[Opening Records for the exercise section]
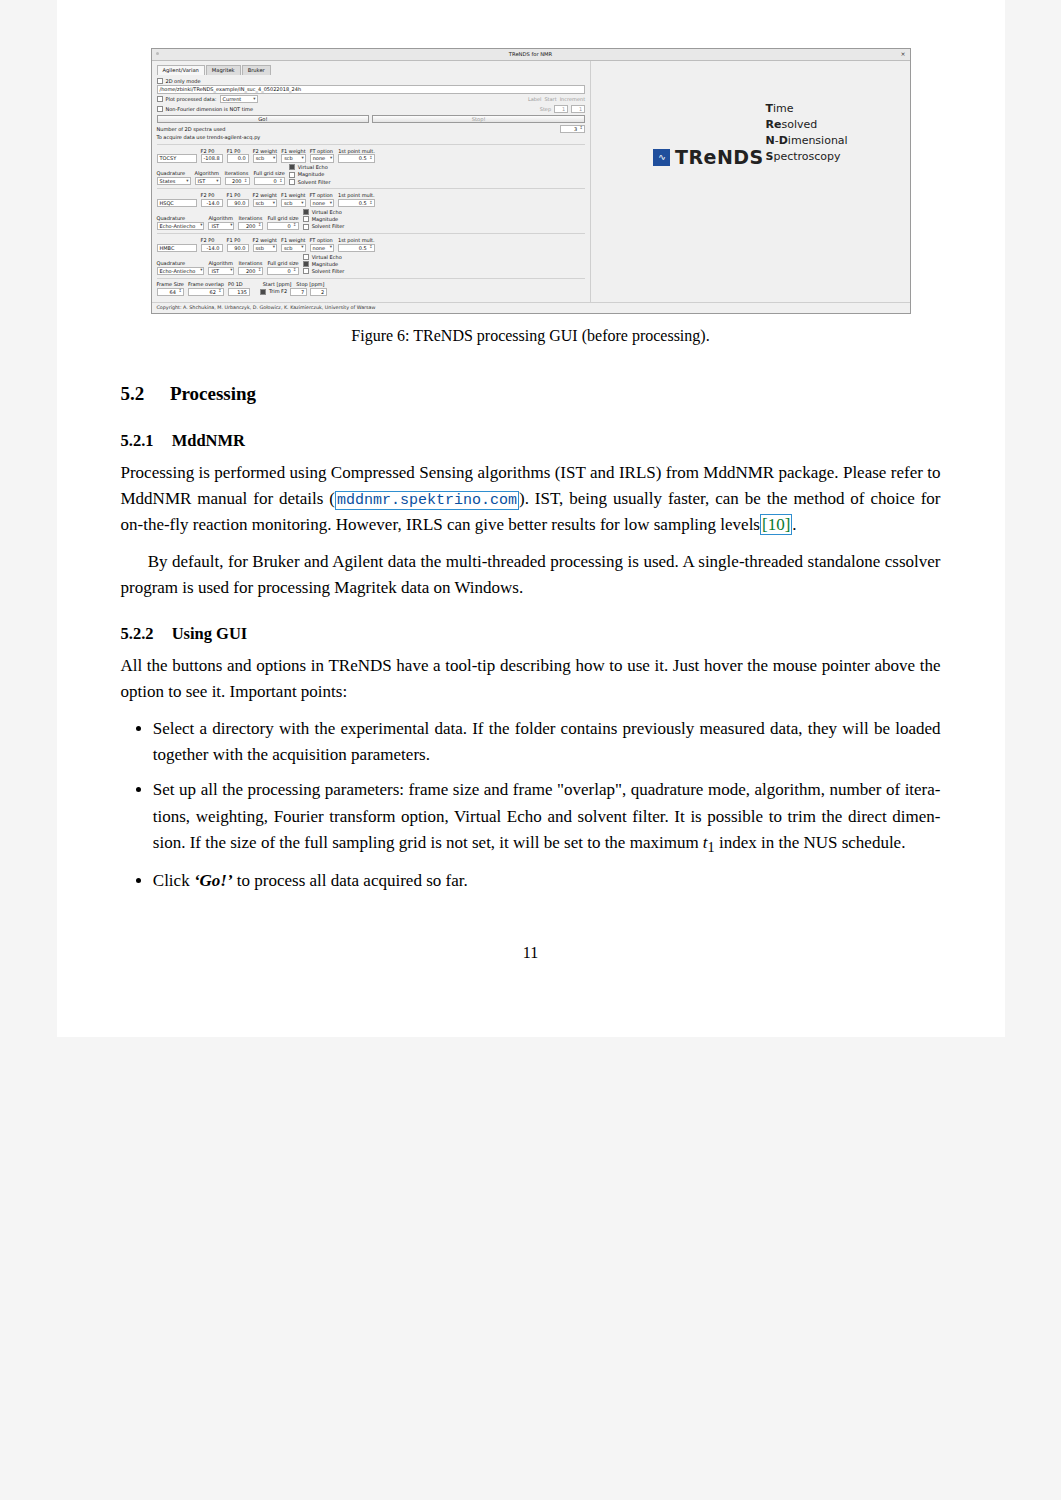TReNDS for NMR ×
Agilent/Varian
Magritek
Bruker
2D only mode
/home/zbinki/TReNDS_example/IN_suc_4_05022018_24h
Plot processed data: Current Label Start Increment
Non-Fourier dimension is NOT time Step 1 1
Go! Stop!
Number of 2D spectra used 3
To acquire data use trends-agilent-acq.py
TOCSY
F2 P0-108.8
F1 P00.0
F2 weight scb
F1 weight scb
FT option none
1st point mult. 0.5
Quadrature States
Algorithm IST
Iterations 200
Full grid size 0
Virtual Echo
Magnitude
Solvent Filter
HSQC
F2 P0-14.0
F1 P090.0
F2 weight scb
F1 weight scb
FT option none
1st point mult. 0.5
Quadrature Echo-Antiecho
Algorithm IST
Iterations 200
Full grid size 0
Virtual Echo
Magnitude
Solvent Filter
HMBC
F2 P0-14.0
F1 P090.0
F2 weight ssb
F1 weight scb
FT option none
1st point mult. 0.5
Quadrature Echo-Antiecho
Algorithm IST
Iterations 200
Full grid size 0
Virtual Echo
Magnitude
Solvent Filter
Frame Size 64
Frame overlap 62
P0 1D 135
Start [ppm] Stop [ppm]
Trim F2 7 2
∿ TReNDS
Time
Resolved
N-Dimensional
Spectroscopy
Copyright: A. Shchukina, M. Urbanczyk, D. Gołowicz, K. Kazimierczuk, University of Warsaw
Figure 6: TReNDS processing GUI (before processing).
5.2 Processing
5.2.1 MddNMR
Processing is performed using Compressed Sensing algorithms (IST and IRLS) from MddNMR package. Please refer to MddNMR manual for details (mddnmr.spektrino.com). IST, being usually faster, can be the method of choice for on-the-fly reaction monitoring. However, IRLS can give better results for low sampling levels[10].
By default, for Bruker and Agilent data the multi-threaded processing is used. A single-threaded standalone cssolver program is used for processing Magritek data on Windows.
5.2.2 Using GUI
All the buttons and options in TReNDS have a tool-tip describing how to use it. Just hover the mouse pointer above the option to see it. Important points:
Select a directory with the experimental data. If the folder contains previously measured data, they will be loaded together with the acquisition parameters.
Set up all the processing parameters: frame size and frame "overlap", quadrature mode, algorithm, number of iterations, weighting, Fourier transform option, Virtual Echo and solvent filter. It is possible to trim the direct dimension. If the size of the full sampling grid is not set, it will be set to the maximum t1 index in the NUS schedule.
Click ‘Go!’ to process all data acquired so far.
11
[Closing Records for the exercise section]
Repeat each line of the records exactly. Do not include the pictures.

Solution to this task
TReNDS for NMR ×
Agilent/Varian
Magritek
Bruker
2D only mode
/home/zbinki/TReNDS_example/IN_suc_4_05022018_24h
Plot processed data: Current Label Start Increment
Non-Fourier dimension is NOT time Step 1 1
Go! Stop!
Number of 2D spectra used 3
To acquire data use trends-agilent-acq.py
TOCSY
F2 P0-108.8
F1 P00.0
F2 weight scb
F1 weight scb
FT option none
1st point mult. 0.5
Quadrature States
Algorithm IST
Iterations 200
Full grid size 0
Virtual Echo
Magnitude
Solvent Filter
HSQC
F2 P0-14.0
F1 P090.0
F2 weight scb
F1 weight scb
FT option none
1st point mult. 0.5
Quadrature Echo-Antiecho
Algorithm IST
Iterations 200
Full grid size 0
Virtual Echo
Magnitude
Solvent Filter
HMBC
F2 P0-14.0
F1 P090.0
F2 weight ssb
F1 weight scb
FT option none
1st point mult. 0.5
Quadrature Echo-Antiecho
Algorithm IST
Iterations 200
Full grid size 0
Virtual Echo
Magnitude
Solvent Filter
Frame Size 64
Frame overlap 62
P0 1D 135
Start [ppm] Stop [ppm]
Trim F2 7 2
∿ TReNDS
Time
Resolved
N-Dimensional
Spectroscopy
Copyright: A. Shchukina, M. Urbanczyk, D. Gołowicz, K. Kazimierczuk, University of Warsaw
Figure 6: TReNDS processing GUI (before processing).
5.2 Processing
5.2.1 MddNMR
Processing is performed using Compressed Sensing algorithms (IST and IRLS) from MddNMR package. Please refer to MddNMR manual for details (mddnmr.spektrino.com). IST, being usually faster, can be the method of choice for on-the-fly reaction monitoring. However, IRLS can give better results for low sampling levels[10].
By default, for Bruker and Agilent data the multi-threaded processing is used. A single-threaded standalone cssolver program is used for processing Magritek data on Windows.
5.2.2 Using GUI
All the buttons and options in TReNDS have a tool-tip describing how to use it. Just hover the mouse pointer above the option to see it. Important points:
Select a directory with the experimental data. If the folder contains previously measured data, they will be loaded together with the acquisition parameters.
Set up all the processing parameters: frame size and frame "overlap", quadrature mode, algorithm, number of iterations, weighting, Fourier transform option, Virtual Echo and solvent filter. It is possible to trim the direct dimension. If the size of the full sampling grid is not set, it will be set to the maximum t1 index in the NUS schedule.
Click ‘Go!’ to process all data acquired so far.
11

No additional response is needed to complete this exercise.